Somewhere right now, The New Jersey Forest People are like, “this is why you don’t stop at nearby gas stations.
The Jersey Parkway is like a box of chocolates. You never know what you’re going to pick up!”
An alt-right reading this will be like, “See! All those dirty ethnics saved by The White Man! Those candy ass city slickers can’t even drive through the mud without calling on the help of the Nordic Race!”
And if you are reading this, Herr Blue-Eyed Devil, thank you bro, for saving our night. It was an even trade. We are even steven. So peace and I hope those party supplies lifted your mood. And I hope you weren’t the shooter, which you can’t be, because the shooter is dead.
Update 4/29/21 – Part 3 – Yet Another Twist
In 1987 I was associated with Dallas skinheads, and the Sikh shooter was part of the affiliated Hammerskins, who were formed in Dallas in 1988.
That’s it, I can’t even anymore.
* * *
Out of all the adventures I had had in the Pines over the years, all the tripping, dancing, and girl drama, those sober hours were the ones that were burnt into my memory, ones that I will reminisce as an elderly man if I make it that far.
But now that I am halfway there, I see who our savior was and wonder, wow. Sometimes we just don’t understand how close to the edge we get.
Ultimately, you remember the danger, the adventure of making your own path through the woods, and coming out alive.
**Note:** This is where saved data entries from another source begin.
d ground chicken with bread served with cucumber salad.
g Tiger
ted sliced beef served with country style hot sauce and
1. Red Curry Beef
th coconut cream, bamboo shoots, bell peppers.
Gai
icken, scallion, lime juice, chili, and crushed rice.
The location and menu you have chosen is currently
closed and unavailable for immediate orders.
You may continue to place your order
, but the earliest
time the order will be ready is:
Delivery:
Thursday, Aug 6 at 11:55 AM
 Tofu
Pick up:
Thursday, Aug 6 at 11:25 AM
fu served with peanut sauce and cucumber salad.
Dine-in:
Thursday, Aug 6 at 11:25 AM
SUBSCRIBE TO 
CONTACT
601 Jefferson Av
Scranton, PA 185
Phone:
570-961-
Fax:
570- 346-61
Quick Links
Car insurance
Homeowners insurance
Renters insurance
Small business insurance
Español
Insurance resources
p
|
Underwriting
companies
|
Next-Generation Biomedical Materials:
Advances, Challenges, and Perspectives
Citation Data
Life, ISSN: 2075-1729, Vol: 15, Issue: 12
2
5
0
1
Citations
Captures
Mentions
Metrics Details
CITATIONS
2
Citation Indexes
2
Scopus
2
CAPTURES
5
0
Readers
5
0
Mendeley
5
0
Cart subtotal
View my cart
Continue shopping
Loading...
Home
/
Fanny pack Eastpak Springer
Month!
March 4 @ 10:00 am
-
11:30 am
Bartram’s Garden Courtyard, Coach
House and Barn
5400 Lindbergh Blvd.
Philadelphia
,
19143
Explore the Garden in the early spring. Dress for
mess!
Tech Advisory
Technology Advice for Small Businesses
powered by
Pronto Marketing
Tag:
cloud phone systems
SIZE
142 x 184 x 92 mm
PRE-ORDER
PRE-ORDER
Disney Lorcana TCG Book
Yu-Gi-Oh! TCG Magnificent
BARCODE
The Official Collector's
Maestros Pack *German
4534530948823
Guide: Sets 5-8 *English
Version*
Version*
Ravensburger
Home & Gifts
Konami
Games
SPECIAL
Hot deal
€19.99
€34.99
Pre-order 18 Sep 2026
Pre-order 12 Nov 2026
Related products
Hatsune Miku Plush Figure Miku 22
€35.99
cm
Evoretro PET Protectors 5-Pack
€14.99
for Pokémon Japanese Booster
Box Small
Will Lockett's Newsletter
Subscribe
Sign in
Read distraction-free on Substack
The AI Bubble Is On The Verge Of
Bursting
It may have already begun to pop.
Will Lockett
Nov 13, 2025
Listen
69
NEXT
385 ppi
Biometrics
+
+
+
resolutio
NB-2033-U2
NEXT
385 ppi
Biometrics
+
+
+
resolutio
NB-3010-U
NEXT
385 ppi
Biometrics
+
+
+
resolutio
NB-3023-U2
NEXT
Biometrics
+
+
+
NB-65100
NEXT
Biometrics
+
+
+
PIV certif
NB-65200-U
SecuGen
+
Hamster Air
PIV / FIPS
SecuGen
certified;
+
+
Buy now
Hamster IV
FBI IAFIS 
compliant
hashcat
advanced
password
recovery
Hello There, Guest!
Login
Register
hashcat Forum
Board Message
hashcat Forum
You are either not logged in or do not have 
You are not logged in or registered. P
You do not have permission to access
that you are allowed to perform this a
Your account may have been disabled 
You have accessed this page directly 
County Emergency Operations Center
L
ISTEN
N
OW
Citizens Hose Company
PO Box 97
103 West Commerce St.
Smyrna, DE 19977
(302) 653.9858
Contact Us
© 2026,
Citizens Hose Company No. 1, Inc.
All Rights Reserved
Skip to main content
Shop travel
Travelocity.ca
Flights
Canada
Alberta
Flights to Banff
And you find that you’ve been home all along.
– – –
Part 3: Wow.
There is another twist.
A few years later, Akshaya Kubiak would also end up making his way to this very same spot, out in the middle of nowhere. He would also go on to kill a Sikh, Herleen Dulai.
Yeah.
If you live long enough, and are paying attention at all, enough coincidences start to pile up and really start to affect you.
Respect to the gone, but never forgotten.